* PROBLEM TO WORK ON
Leave out the lines before the one with "Horizontal field of"; output that line and all remaining lines of the records exactly.

* EXTRACTED INFORMATION
↓↓↓
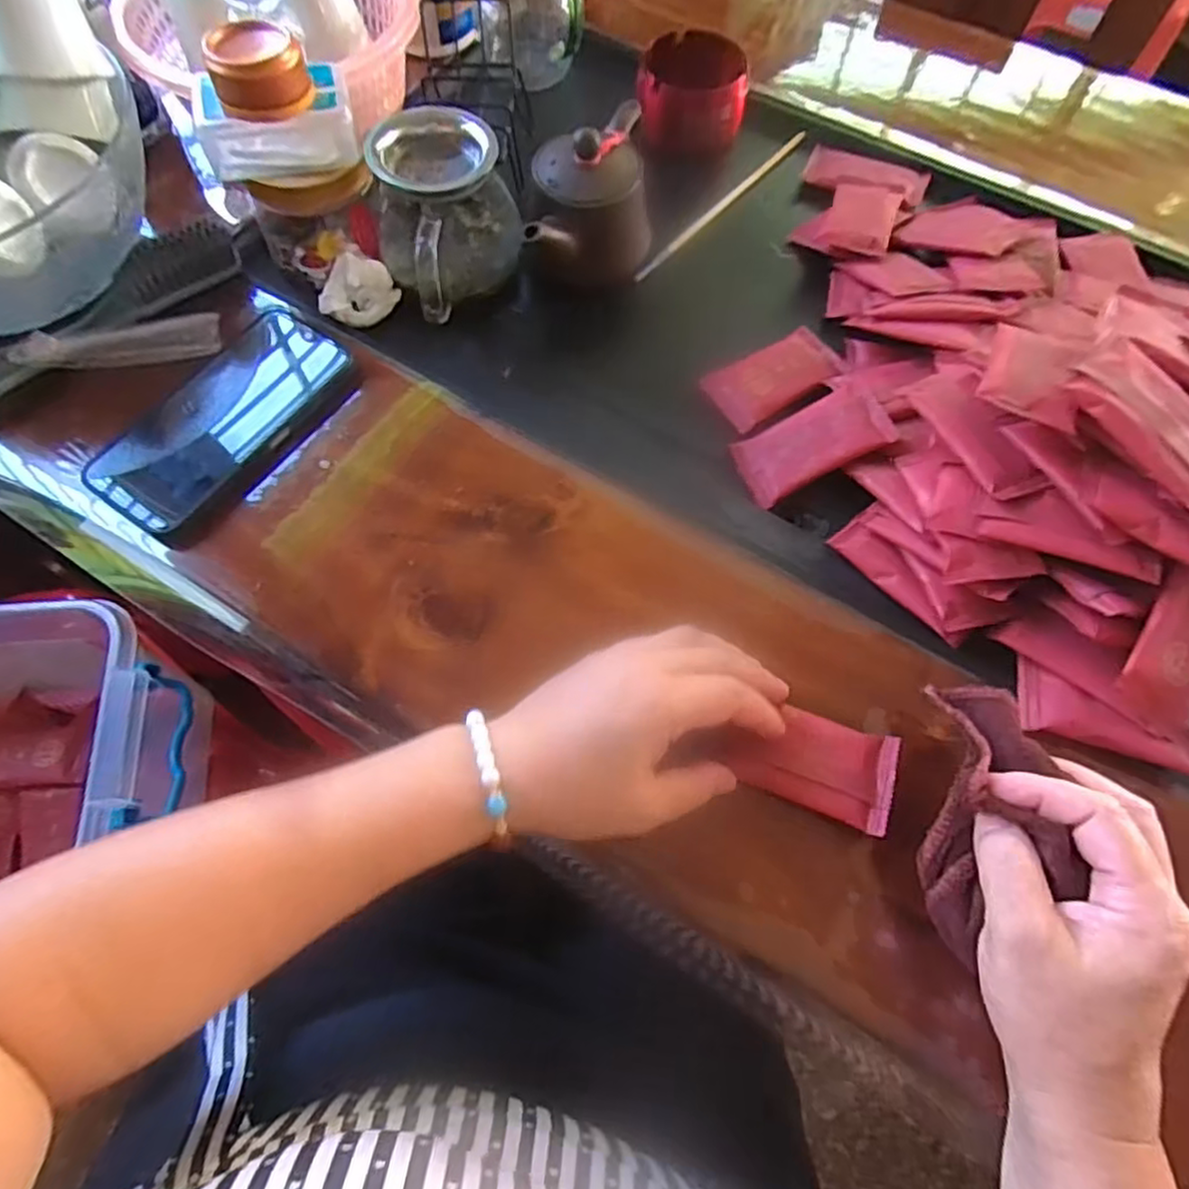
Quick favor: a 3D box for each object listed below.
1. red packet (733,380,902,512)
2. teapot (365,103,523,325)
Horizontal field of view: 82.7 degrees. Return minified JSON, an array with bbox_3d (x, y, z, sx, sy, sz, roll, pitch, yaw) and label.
[{"bbox_3d":[0.135,-0.095,0.422,0.089,0.007,0.051,-28,61,13],"label":"red packet"},{"bbox_3d":[-0.092,-0.234,0.447,0.095,0.104,0.103,-17,68,-8],"label":"teapot"}]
↑↑↑
* SOLUTION TO THIS PROBLEM
Horizontal field of view: 82.7 degrees. Return minified JSON, an array with bbox_3d (x, y, z, sx, sy, sz, roll, pitch, yaw) and label.
[{"bbox_3d":[0.135,-0.095,0.422,0.089,0.007,0.051,-28,61,13],"label":"red packet"},{"bbox_3d":[-0.092,-0.234,0.447,0.095,0.104,0.103,-17,68,-8],"label":"teapot"}]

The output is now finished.